Social Entrepreneurship in Health
With the growth of the tech bubble, more and more institutions have devoted themselves to fostering a culture of innovation. Through large grants, hackathons and intense networking, schools like Yale have sought to empower student innovators. The Yale Entrepreneurial Institute (YEI), for example, was founded just seven years ago, though it did not attain truly substantial funding until this past year.
Professor Martin Klein wants to harness this enthusiasm for developing new ideas and direct it towards social impact in the healthcare sector. “Our focus isn’t any policy debate or insights into the ACA or where the healthcare system is moving. It’s very much targeted to help students come up with innovative solutions to current public health problems and challenges.”
“It’s already happening in other sectors,” he said. “We’re just taking some of the same ideas and applying them specifically to health.”
Klein’s idea, InnovateHealth Yale, goes far beyond the huge leaps codified in the ACA. His vision is truly at the frontier of the healthcare climate in the United States. According to Klein, this effort to explicitly incorporate undergraduates into the health space is unprecedented. It is also extremely aggressive.
In the past year, InnovateHealth Yale has placed itself solidly within the Yale entrepreneurial community, forming relationships with the YEI, School of Management, and CEID, among others. Klein and his colleagues also just launched the Thorne Prize for Social Innovation in Health, which offers $25,000 to the best student venture in the field. Next Spring, they will offer a course in health innovation through a partnership with the Mayo Clinic Center for Innovation.

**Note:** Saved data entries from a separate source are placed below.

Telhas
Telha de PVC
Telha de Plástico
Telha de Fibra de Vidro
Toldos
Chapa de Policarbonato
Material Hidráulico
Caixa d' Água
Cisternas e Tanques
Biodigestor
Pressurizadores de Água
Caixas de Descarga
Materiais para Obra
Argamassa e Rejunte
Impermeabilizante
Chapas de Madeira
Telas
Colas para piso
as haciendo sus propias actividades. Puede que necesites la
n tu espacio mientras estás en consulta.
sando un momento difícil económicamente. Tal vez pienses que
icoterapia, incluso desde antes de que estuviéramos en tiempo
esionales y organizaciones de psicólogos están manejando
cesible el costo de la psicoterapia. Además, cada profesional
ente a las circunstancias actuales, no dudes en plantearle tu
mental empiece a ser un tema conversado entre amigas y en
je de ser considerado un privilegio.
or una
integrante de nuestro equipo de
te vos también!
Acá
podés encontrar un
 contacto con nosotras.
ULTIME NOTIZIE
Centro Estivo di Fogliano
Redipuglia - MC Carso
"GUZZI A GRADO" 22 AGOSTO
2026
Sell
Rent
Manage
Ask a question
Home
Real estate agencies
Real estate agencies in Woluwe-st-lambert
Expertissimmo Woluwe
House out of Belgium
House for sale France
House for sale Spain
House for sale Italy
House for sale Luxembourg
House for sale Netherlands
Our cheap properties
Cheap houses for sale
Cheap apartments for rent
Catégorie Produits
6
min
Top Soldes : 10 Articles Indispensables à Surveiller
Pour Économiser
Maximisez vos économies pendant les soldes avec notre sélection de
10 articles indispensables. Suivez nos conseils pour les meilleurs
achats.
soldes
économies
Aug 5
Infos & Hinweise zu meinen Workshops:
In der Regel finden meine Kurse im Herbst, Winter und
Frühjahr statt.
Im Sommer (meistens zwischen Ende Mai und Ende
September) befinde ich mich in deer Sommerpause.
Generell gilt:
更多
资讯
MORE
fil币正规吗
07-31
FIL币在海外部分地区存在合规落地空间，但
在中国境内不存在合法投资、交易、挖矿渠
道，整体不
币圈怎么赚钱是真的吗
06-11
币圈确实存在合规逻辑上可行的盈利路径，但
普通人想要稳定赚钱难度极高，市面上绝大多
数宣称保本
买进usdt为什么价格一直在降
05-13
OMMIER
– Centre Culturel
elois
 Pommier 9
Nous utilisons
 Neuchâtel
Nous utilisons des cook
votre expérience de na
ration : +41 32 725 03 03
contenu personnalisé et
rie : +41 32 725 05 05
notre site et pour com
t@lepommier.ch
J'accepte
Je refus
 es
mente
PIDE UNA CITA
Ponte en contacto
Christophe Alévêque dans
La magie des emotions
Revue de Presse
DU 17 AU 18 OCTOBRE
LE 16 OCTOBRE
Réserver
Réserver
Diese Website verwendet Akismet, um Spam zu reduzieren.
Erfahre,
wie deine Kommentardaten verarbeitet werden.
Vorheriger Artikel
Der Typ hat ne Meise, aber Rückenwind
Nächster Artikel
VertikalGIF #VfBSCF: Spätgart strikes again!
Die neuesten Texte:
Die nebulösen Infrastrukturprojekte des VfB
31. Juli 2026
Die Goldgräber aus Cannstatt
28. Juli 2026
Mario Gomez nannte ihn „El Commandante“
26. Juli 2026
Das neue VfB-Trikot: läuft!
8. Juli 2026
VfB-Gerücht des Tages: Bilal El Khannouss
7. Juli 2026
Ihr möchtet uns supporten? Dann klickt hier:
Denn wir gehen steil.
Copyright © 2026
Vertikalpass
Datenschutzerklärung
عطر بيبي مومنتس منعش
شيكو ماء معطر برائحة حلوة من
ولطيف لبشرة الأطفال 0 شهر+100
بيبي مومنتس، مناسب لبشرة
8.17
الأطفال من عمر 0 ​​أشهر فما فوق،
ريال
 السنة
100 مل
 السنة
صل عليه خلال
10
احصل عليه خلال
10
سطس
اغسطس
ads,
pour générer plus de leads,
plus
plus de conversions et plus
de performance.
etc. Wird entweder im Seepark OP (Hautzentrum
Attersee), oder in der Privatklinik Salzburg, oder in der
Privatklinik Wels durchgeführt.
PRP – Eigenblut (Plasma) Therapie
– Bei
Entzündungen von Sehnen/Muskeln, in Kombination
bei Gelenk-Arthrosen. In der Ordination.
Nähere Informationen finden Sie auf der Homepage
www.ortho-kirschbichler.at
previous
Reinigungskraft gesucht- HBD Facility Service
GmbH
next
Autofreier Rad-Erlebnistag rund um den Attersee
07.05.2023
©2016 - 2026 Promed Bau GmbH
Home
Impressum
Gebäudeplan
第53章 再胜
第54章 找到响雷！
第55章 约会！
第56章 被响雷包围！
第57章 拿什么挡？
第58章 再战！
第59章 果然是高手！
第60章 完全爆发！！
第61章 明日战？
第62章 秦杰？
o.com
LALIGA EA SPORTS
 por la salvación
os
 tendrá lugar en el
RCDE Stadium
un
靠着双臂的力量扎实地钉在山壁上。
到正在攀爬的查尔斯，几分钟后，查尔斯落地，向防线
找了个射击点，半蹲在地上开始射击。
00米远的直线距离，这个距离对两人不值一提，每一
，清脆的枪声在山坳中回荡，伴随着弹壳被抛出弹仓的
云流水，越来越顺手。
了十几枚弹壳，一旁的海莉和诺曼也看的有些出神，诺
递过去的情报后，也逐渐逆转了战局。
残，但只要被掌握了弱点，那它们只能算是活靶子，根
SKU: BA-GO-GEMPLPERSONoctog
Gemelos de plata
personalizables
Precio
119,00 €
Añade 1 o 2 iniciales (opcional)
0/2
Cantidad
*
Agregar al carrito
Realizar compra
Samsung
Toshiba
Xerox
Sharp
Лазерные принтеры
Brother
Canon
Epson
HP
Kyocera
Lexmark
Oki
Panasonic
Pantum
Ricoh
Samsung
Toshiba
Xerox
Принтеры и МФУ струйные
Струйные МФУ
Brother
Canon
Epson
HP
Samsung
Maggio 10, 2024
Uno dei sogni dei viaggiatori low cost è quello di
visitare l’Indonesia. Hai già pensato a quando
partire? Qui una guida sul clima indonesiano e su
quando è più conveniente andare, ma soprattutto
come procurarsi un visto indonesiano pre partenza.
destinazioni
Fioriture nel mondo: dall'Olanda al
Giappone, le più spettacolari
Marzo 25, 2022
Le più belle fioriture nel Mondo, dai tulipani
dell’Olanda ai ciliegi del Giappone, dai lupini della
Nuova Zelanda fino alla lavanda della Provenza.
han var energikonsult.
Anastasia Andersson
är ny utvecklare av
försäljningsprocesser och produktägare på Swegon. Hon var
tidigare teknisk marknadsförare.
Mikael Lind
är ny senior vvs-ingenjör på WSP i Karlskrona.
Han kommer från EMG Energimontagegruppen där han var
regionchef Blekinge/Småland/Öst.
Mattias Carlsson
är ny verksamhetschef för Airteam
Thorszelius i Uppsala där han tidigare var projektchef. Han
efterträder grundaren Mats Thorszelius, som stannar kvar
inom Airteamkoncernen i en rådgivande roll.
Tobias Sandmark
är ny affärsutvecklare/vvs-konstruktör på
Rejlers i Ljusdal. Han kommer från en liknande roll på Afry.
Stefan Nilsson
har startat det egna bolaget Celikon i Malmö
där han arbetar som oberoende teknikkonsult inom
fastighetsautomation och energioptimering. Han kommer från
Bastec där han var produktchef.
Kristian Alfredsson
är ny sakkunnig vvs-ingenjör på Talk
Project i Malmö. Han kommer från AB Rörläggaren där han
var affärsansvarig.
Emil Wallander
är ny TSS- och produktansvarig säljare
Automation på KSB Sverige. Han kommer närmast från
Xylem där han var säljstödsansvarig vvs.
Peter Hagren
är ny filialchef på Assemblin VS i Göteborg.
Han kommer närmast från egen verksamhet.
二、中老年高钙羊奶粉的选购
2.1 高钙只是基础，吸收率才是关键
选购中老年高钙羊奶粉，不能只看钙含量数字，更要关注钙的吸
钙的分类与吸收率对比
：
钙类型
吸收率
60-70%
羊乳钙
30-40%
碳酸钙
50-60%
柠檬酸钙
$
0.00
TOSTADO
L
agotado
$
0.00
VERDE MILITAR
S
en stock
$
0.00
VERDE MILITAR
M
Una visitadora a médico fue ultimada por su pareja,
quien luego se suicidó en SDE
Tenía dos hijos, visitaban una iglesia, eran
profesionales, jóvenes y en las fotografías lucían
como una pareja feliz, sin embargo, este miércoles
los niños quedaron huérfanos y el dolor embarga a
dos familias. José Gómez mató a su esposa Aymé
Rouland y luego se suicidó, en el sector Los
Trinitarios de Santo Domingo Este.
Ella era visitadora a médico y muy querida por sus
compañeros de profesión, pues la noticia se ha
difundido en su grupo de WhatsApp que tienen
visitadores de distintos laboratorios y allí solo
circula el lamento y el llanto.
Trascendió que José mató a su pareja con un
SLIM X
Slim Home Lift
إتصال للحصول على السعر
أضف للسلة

Klein’s program may be particularly noteworthy because it does not seek to produce change from inside the current healthcare system. Unlike Cha, Krumholz and Bradley — who are all working within a governmental or academic framework — Klein is not tied to restrictive structures. Rather, his methods can be broken down to a single sentence: “Take a really smart group of students, provide them support and encouragement, and see where they go.”